### JOB ITEM
From the entries that follow, copy each line in which "input" appears.

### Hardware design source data

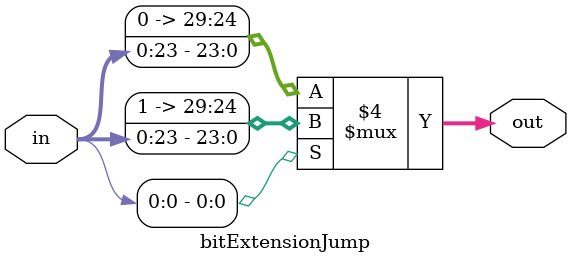
<source format=v>
module bitExtensionJump(in, out);
        input [0:23] in;
        output reg [0:29] out;
        always@(in) begin
                if (in[0] ==1) begin
                        out = {6'b111111, in};
                end else begin
                        out = {6'b000000, in};
                end
        end
endmodule


</source>
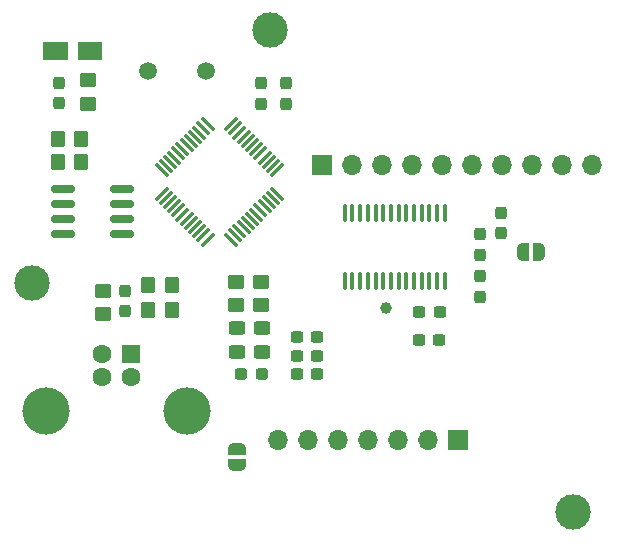
<source format=gbr>
%TF.GenerationSoftware,KiCad,Pcbnew,8.0.2*%
%TF.CreationDate,2025-05-16T12:47:09+07:00*%
%TF.ProjectId,hokushime-db9-to-rs232,686f6b75-7368-4696-9d65-2d6462392d74,rev?*%
%TF.SameCoordinates,Original*%
%TF.FileFunction,Soldermask,Top*%
%TF.FilePolarity,Negative*%
%FSLAX46Y46*%
G04 Gerber Fmt 4.6, Leading zero omitted, Abs format (unit mm)*
G04 Created by KiCad (PCBNEW 8.0.2) date 2025-05-16 12:47:09*
%MOMM*%
%LPD*%
G01*
G04 APERTURE LIST*
G04 Aperture macros list*
%AMRoundRect*
0 Rectangle with rounded corners*
0 $1 Rounding radius*
0 $2 $3 $4 $5 $6 $7 $8 $9 X,Y pos of 4 corners*
0 Add a 4 corners polygon primitive as box body*
4,1,4,$2,$3,$4,$5,$6,$7,$8,$9,$2,$3,0*
0 Add four circle primitives for the rounded corners*
1,1,$1+$1,$2,$3*
1,1,$1+$1,$4,$5*
1,1,$1+$1,$6,$7*
1,1,$1+$1,$8,$9*
0 Add four rect primitives between the rounded corners*
20,1,$1+$1,$2,$3,$4,$5,0*
20,1,$1+$1,$4,$5,$6,$7,0*
20,1,$1+$1,$6,$7,$8,$9,0*
20,1,$1+$1,$8,$9,$2,$3,0*%
%AMFreePoly0*
4,1,19,0.500000,-0.750000,0.000000,-0.750000,0.000000,-0.744911,-0.071157,-0.744911,-0.207708,-0.704816,-0.327430,-0.627875,-0.420627,-0.520320,-0.479746,-0.390866,-0.500000,-0.250000,-0.500000,0.250000,-0.479746,0.390866,-0.420627,0.520320,-0.327430,0.627875,-0.207708,0.704816,-0.071157,0.744911,0.000000,0.744911,0.000000,0.750000,0.500000,0.750000,0.500000,-0.750000,0.500000,-0.750000,
$1*%
%AMFreePoly1*
4,1,19,0.000000,0.744911,0.071157,0.744911,0.207708,0.704816,0.327430,0.627875,0.420627,0.520320,0.479746,0.390866,0.500000,0.250000,0.500000,-0.250000,0.479746,-0.390866,0.420627,-0.520320,0.327430,-0.627875,0.207708,-0.704816,0.071157,-0.744911,0.000000,-0.744911,0.000000,-0.750000,-0.500000,-0.750000,-0.500000,0.750000,0.000000,0.750000,0.000000,0.744911,0.000000,0.744911,
$1*%
%AMFreePoly2*
4,1,6,1.000000,0.000000,0.500000,-0.750000,-0.500000,-0.750000,-0.500000,0.750000,0.500000,0.750000,1.000000,0.000000,1.000000,0.000000,$1*%
G04 Aperture macros list end*
%ADD10RoundRect,0.250000X-0.450000X0.325000X-0.450000X-0.325000X0.450000X-0.325000X0.450000X0.325000X0*%
%ADD11R,1.600000X1.600000*%
%ADD12C,1.600000*%
%ADD13C,4.000000*%
%ADD14RoundRect,0.237500X0.237500X-0.300000X0.237500X0.300000X-0.237500X0.300000X-0.237500X-0.300000X0*%
%ADD15RoundRect,0.250000X-0.350000X-0.450000X0.350000X-0.450000X0.350000X0.450000X-0.350000X0.450000X0*%
%ADD16RoundRect,0.250000X-0.450000X0.350000X-0.450000X-0.350000X0.450000X-0.350000X0.450000X0.350000X0*%
%ADD17C,1.500000*%
%ADD18C,3.000000*%
%ADD19R,1.700000X1.700000*%
%ADD20O,1.700000X1.700000*%
%ADD21RoundRect,0.237500X0.300000X0.237500X-0.300000X0.237500X-0.300000X-0.237500X0.300000X-0.237500X0*%
%ADD22RoundRect,0.100000X-0.100000X0.637500X-0.100000X-0.637500X0.100000X-0.637500X0.100000X0.637500X0*%
%ADD23RoundRect,0.250000X0.450000X-0.350000X0.450000X0.350000X-0.450000X0.350000X-0.450000X-0.350000X0*%
%ADD24RoundRect,0.237500X-0.300000X-0.237500X0.300000X-0.237500X0.300000X0.237500X-0.300000X0.237500X0*%
%ADD25RoundRect,0.150000X0.825000X0.150000X-0.825000X0.150000X-0.825000X-0.150000X0.825000X-0.150000X0*%
%ADD26RoundRect,0.237500X-0.287500X-0.237500X0.287500X-0.237500X0.287500X0.237500X-0.287500X0.237500X0*%
%ADD27RoundRect,0.237500X-0.237500X0.300000X-0.237500X-0.300000X0.237500X-0.300000X0.237500X0.300000X0*%
%ADD28FreePoly0,180.000000*%
%ADD29FreePoly1,180.000000*%
%ADD30R,1.500000X1.500000*%
%ADD31FreePoly2,180.000000*%
%ADD32FreePoly2,0.000000*%
%ADD33RoundRect,0.075000X-0.415425X-0.521491X0.521491X0.415425X0.415425X0.521491X-0.521491X-0.415425X0*%
%ADD34RoundRect,0.075000X0.415425X-0.521491X0.521491X-0.415425X-0.415425X0.521491X-0.521491X0.415425X0*%
%ADD35FreePoly0,90.000000*%
%ADD36FreePoly1,90.000000*%
%ADD37C,1.000000*%
G04 APERTURE END LIST*
D10*
%TO.C,D2*%
X147475001Y-101350002D03*
X147474999Y-103399998D03*
%TD*%
D11*
%TO.C,J2*%
X138525000Y-103525000D03*
D12*
X136025000Y-103525001D03*
X136025001Y-105525000D03*
X138525000Y-105525000D03*
D13*
X143274999Y-108384998D03*
X131275000Y-108385001D03*
%TD*%
D14*
%TO.C,C9*%
X168025000Y-95137500D03*
X168025000Y-93412500D03*
%TD*%
%TO.C,C6*%
X168025000Y-98687500D03*
X168025000Y-96962500D03*
%TD*%
D15*
%TO.C,R1*%
X132275000Y-85325000D03*
X134275000Y-85325000D03*
%TD*%
D16*
%TO.C,R5*%
X134875000Y-80375000D03*
X134875000Y-82375000D03*
%TD*%
D17*
%TO.C,Y1*%
X139975000Y-79625001D03*
X144855000Y-79625001D03*
%TD*%
D18*
%TO.C,H1*%
X150300000Y-76150000D03*
%TD*%
D19*
%TO.C,J3*%
X154700000Y-87500000D03*
D20*
X157240001Y-87500001D03*
X159780000Y-87500000D03*
X162320000Y-87500000D03*
X164859999Y-87500001D03*
X167399999Y-87500000D03*
X169940000Y-87500000D03*
X172480000Y-87500000D03*
X175020000Y-87500000D03*
X177559999Y-87500000D03*
%TD*%
D21*
%TO.C,C10*%
X154237502Y-102124998D03*
X152512502Y-102124998D03*
%TD*%
D22*
%TO.C,IC1*%
X165049998Y-91612499D03*
X164400000Y-91612500D03*
X163750000Y-91612501D03*
X163100000Y-91612500D03*
X162450000Y-91612500D03*
X161799998Y-91612504D03*
X161149999Y-91612501D03*
X160500001Y-91612501D03*
X159850000Y-91612500D03*
X159200001Y-91612500D03*
X158549999Y-91612501D03*
X157900001Y-91612496D03*
X157250000Y-91612500D03*
X156600000Y-91612500D03*
X156600002Y-97337501D03*
X157250000Y-97337500D03*
X157900000Y-97337499D03*
X158550000Y-97337500D03*
X159200000Y-97337500D03*
X159850002Y-97337496D03*
X160500001Y-97337499D03*
X161149999Y-97337499D03*
X161800000Y-97337500D03*
X162449999Y-97337500D03*
X163100001Y-97337499D03*
X163749999Y-97337504D03*
X164400000Y-97337500D03*
X165050000Y-97337500D03*
%TD*%
D23*
%TO.C,R8*%
X147425000Y-99425000D03*
X147425000Y-97425000D03*
%TD*%
D24*
%TO.C,C11*%
X152512498Y-103675001D03*
X154237498Y-103675001D03*
%TD*%
D15*
%TO.C,R3*%
X139975000Y-97725000D03*
X141975000Y-97725000D03*
%TD*%
%TO.C,R2*%
X132275000Y-87325000D03*
X134275000Y-87325000D03*
%TD*%
D14*
%TO.C,C4*%
X132425000Y-82287500D03*
X132425000Y-80562500D03*
%TD*%
D25*
%TO.C,U3*%
X137699998Y-93380002D03*
X137700000Y-92110000D03*
X137700000Y-90840000D03*
X137700000Y-89569999D03*
X132750002Y-89569998D03*
X132750000Y-90840000D03*
X132750000Y-92110000D03*
X132750000Y-93380001D03*
%TD*%
D14*
%TO.C,C5*%
X138025000Y-99937500D03*
X138025000Y-98212500D03*
%TD*%
D26*
%TO.C,FB1*%
X147800000Y-105275000D03*
X149550000Y-105275000D03*
%TD*%
D16*
%TO.C,R6*%
X136125000Y-98175000D03*
X136125000Y-100175000D03*
%TD*%
D15*
%TO.C,R4*%
X139975000Y-99825000D03*
X141975000Y-99825000D03*
%TD*%
D21*
%TO.C,C12*%
X154237500Y-105225003D03*
X152512500Y-105225003D03*
%TD*%
D27*
%TO.C,C8*%
X169825000Y-91612500D03*
X169825000Y-93337500D03*
%TD*%
D14*
%TO.C,C1*%
X151625000Y-82337500D03*
X151625000Y-80612500D03*
%TD*%
D21*
%TO.C,C7*%
X164637500Y-100025000D03*
X162912500Y-100025000D03*
%TD*%
D18*
%TO.C,H4*%
X175900000Y-116950000D03*
%TD*%
D28*
%TO.C,JP2*%
X173025000Y-94925000D03*
D29*
X171725000Y-94925000D03*
%TD*%
D30*
%TO.C,JP1*%
X134775000Y-77875000D03*
X132375000Y-77875000D03*
D31*
X135575000Y-77875000D03*
D32*
X131575000Y-77875000D03*
%TD*%
D10*
%TO.C,D1*%
X149625001Y-101350002D03*
X149624999Y-103399998D03*
%TD*%
D33*
%TO.C,U1*%
X141087124Y-89973789D03*
X141440679Y-90327343D03*
X141794232Y-90680899D03*
X142147785Y-91034446D03*
X142501338Y-91388002D03*
X142854894Y-91741558D03*
X143208443Y-92095108D03*
X143561998Y-92448662D03*
X143915553Y-92802214D03*
X144269106Y-93155768D03*
X144622660Y-93509321D03*
X144976211Y-93862876D03*
D34*
X146973789Y-93862876D03*
X147327343Y-93509321D03*
X147680899Y-93155768D03*
X148034446Y-92802215D03*
X148388002Y-92448662D03*
X148741558Y-92095106D03*
X149095108Y-91741557D03*
X149448662Y-91388002D03*
X149802214Y-91034447D03*
X150155768Y-90680894D03*
X150509321Y-90327340D03*
X150862876Y-89973789D03*
D33*
X150862876Y-87976211D03*
X150509321Y-87622657D03*
X150155768Y-87269101D03*
X149802215Y-86915554D03*
X149448662Y-86561998D03*
X149095106Y-86208442D03*
X148741557Y-85854892D03*
X148388002Y-85501338D03*
X148034447Y-85147786D03*
X147680894Y-84794232D03*
X147327340Y-84440679D03*
X146973789Y-84087124D03*
D34*
X144976211Y-84087124D03*
X144622657Y-84440679D03*
X144269101Y-84794232D03*
X143915554Y-85147785D03*
X143561998Y-85501338D03*
X143208442Y-85854894D03*
X142854892Y-86208443D03*
X142501338Y-86561998D03*
X142147786Y-86915553D03*
X141794232Y-87269106D03*
X141440679Y-87622660D03*
X141087124Y-87976211D03*
%TD*%
D35*
%TO.C,JP3*%
X147475000Y-112925000D03*
D36*
X147475000Y-111625000D03*
%TD*%
D37*
%TO.C,TP1*%
X160125000Y-99675000D03*
%TD*%
D23*
%TO.C,R7*%
X149475000Y-99425000D03*
X149475000Y-97425000D03*
%TD*%
D21*
%TO.C,C2*%
X164587500Y-102375000D03*
X162862500Y-102375000D03*
%TD*%
D14*
%TO.C,C3*%
X149525000Y-82337500D03*
X149525000Y-80612500D03*
%TD*%
D18*
%TO.C,H2*%
X130150000Y-97500000D03*
%TD*%
D19*
%TO.C,J1*%
X166150001Y-110850001D03*
D20*
X163609997Y-110850000D03*
X161070001Y-110850001D03*
X158530001Y-110850001D03*
X155990002Y-110849998D03*
X153450002Y-110850001D03*
X150910001Y-110850001D03*
%TD*%
M02*

</source>
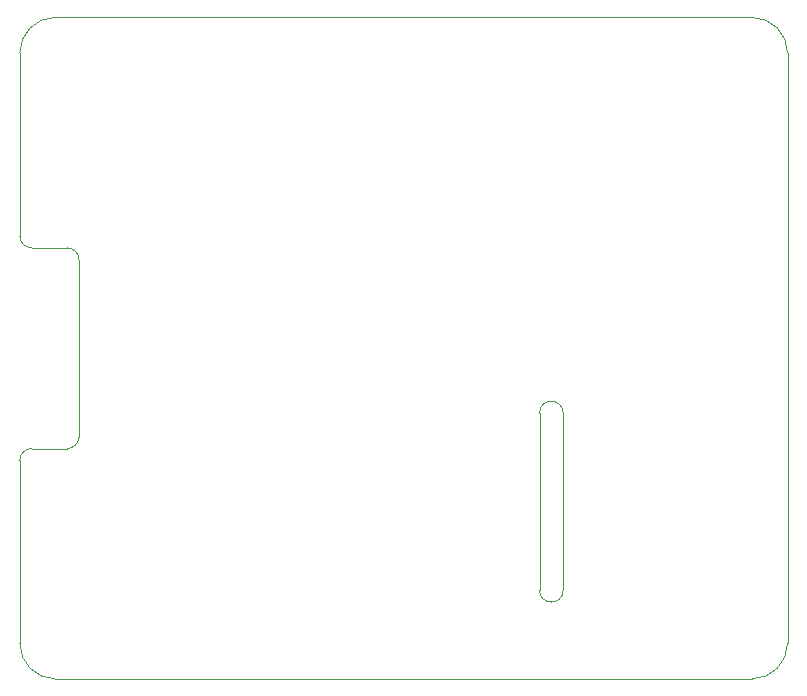
<source format=gbr>
%TF.GenerationSoftware,KiCad,Pcbnew,5.1.5-52549c5~84~ubuntu19.10.1*%
%TF.CreationDate,2020-01-05T17:23:38+01:00*%
%TF.ProjectId,RPi heating control hat,52506920-6865-4617-9469-6e6720636f6e,rev?*%
%TF.SameCoordinates,Original*%
%TF.FileFunction,Profile,NP*%
%FSLAX46Y46*%
G04 Gerber Fmt 4.6, Leading zero omitted, Abs format (unit mm)*
G04 Created by KiCad (PCBNEW 5.1.5-52549c5~84~ubuntu19.10.1) date 2020-01-05 17:23:38*
%MOMM*%
%LPD*%
G04 APERTURE LIST*
%TA.AperFunction,Profile*%
%ADD10C,0.100000*%
%TD*%
G04 APERTURE END LIST*
D10*
%TO.C,J3*%
X124630000Y-109270000D02*
G75*
G02X122630000Y-109270000I-1000000J0D01*
G01*
X122630000Y-94270000D02*
G75*
G02X124630000Y-94270000I1000000J0D01*
G01*
X78630000Y-98270000D02*
G75*
G02X79630000Y-97270000I1000000J0D01*
G01*
X83630000Y-96270000D02*
G75*
G02X82630000Y-97270000I-1000000J0D01*
G01*
X82630000Y-80270000D02*
G75*
G02X83630000Y-81270000I0J-1000000D01*
G01*
X79630000Y-80270000D02*
G75*
G02X78630000Y-79270000I0J1000000D01*
G01*
X78630000Y-63770000D02*
G75*
G02X81630000Y-60770000I3000000J0D01*
G01*
X81630000Y-116770000D02*
G75*
G02X78630000Y-113770000I0J3000000D01*
G01*
X143630000Y-113770000D02*
G75*
G02X140630000Y-116770000I-3000000J0D01*
G01*
X140630000Y-60770000D02*
G75*
G02X143630000Y-63770000I0J-3000000D01*
G01*
X124630000Y-94270000D02*
X124630000Y-109270000D01*
X122630000Y-94270000D02*
X122630000Y-109270000D01*
X79630000Y-97270000D02*
X82630000Y-97270000D01*
X79630000Y-80270000D02*
X82630000Y-80270000D01*
X78630000Y-79270000D02*
X78630000Y-63770000D01*
X83630000Y-96270000D02*
X83630000Y-81270000D01*
X78630000Y-113770000D02*
X78630000Y-98270000D01*
X140630000Y-116770000D02*
X81630000Y-116770000D01*
X143630000Y-63770000D02*
X143630000Y-113770000D01*
X81630000Y-60770000D02*
X140630000Y-60770000D01*
%TD*%
M02*

</source>
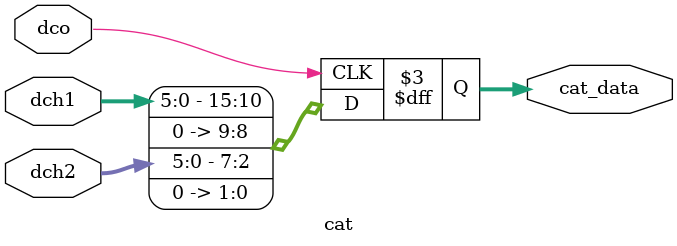
<source format=v>
`timescale 1ns / 1ps
module cat(
input [5:0] dch1,dch2,
output reg [15:0] cat_data=0,
input dco
     );

always @(posedge dco)
		cat_data<={dch1,2'b0,dch2,2'b0};
endmodule

</source>
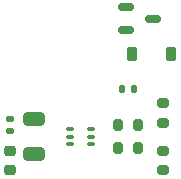
<source format=gtp>
%TF.GenerationSoftware,KiCad,Pcbnew,8.0.2*%
%TF.CreationDate,2024-12-26T16:28:57-05:00*%
%TF.ProjectId,Lumen Sensor,4c756d65-6e20-4536-956e-736f722e6b69,rev?*%
%TF.SameCoordinates,Original*%
%TF.FileFunction,Paste,Top*%
%TF.FilePolarity,Positive*%
%FSLAX46Y46*%
G04 Gerber Fmt 4.6, Leading zero omitted, Abs format (unit mm)*
G04 Created by KiCad (PCBNEW 8.0.2) date 2024-12-26 16:28:57*
%MOMM*%
%LPD*%
G01*
G04 APERTURE LIST*
G04 Aperture macros list*
%AMRoundRect*
0 Rectangle with rounded corners*
0 $1 Rounding radius*
0 $2 $3 $4 $5 $6 $7 $8 $9 X,Y pos of 4 corners*
0 Add a 4 corners polygon primitive as box body*
4,1,4,$2,$3,$4,$5,$6,$7,$8,$9,$2,$3,0*
0 Add four circle primitives for the rounded corners*
1,1,$1+$1,$2,$3*
1,1,$1+$1,$4,$5*
1,1,$1+$1,$6,$7*
1,1,$1+$1,$8,$9*
0 Add four rect primitives between the rounded corners*
20,1,$1+$1,$2,$3,$4,$5,0*
20,1,$1+$1,$4,$5,$6,$7,0*
20,1,$1+$1,$6,$7,$8,$9,0*
20,1,$1+$1,$8,$9,$2,$3,0*%
G04 Aperture macros list end*
%ADD10RoundRect,0.200000X-0.275000X0.200000X-0.275000X-0.200000X0.275000X-0.200000X0.275000X0.200000X0*%
%ADD11RoundRect,0.200000X-0.200000X-0.275000X0.200000X-0.275000X0.200000X0.275000X-0.200000X0.275000X0*%
%ADD12RoundRect,0.135000X0.135000X0.185000X-0.135000X0.185000X-0.135000X-0.185000X0.135000X-0.185000X0*%
%ADD13RoundRect,0.218750X0.256250X-0.218750X0.256250X0.218750X-0.256250X0.218750X-0.256250X-0.218750X0*%
%ADD14RoundRect,0.200000X0.275000X-0.200000X0.275000X0.200000X-0.275000X0.200000X-0.275000X-0.200000X0*%
%ADD15RoundRect,0.075000X-0.250000X-0.075000X0.250000X-0.075000X0.250000X0.075000X-0.250000X0.075000X0*%
%ADD16RoundRect,0.225000X0.225000X0.375000X-0.225000X0.375000X-0.225000X-0.375000X0.225000X-0.375000X0*%
%ADD17RoundRect,0.150000X-0.512500X-0.150000X0.512500X-0.150000X0.512500X0.150000X-0.512500X0.150000X0*%
%ADD18RoundRect,0.250000X-0.650000X0.325000X-0.650000X-0.325000X0.650000X-0.325000X0.650000X0.325000X0*%
%ADD19RoundRect,0.135000X0.185000X-0.135000X0.185000X0.135000X-0.185000X0.135000X-0.185000X-0.135000X0*%
G04 APERTURE END LIST*
D10*
%TO.C,R2*%
X111000000Y-56175000D03*
X111000000Y-57825000D03*
%TD*%
D11*
%TO.C,R3*%
X107175000Y-54000000D03*
X108825000Y-54000000D03*
%TD*%
D12*
%TO.C,R6*%
X108510000Y-51000000D03*
X107490000Y-51000000D03*
%TD*%
D13*
%TO.C,D2*%
X98000000Y-57787500D03*
X98000000Y-56212500D03*
%TD*%
D11*
%TO.C,R5*%
X107175000Y-56000000D03*
X108825000Y-56000000D03*
%TD*%
D14*
%TO.C,R1*%
X111000000Y-53825000D03*
X111000000Y-52175000D03*
%TD*%
D15*
%TO.C,U1*%
X103100000Y-54350000D03*
X103100000Y-55000000D03*
X103100000Y-55650000D03*
X104900000Y-55650000D03*
X104900000Y-55000000D03*
X104900000Y-54350000D03*
%TD*%
D16*
%TO.C,D1*%
X111650000Y-48000000D03*
X108350000Y-48000000D03*
%TD*%
D17*
%TO.C,Q1*%
X107862500Y-44050000D03*
X107862500Y-45950000D03*
X110137500Y-45000000D03*
%TD*%
D18*
%TO.C,C1*%
X100000000Y-53525000D03*
X100000000Y-56475000D03*
%TD*%
D19*
%TO.C,R4*%
X98000000Y-54510000D03*
X98000000Y-53490000D03*
%TD*%
M02*

</source>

### EXERCISE OUTPUT
        input [0:23] in;
input [5:0] dch1,dch2,
input dco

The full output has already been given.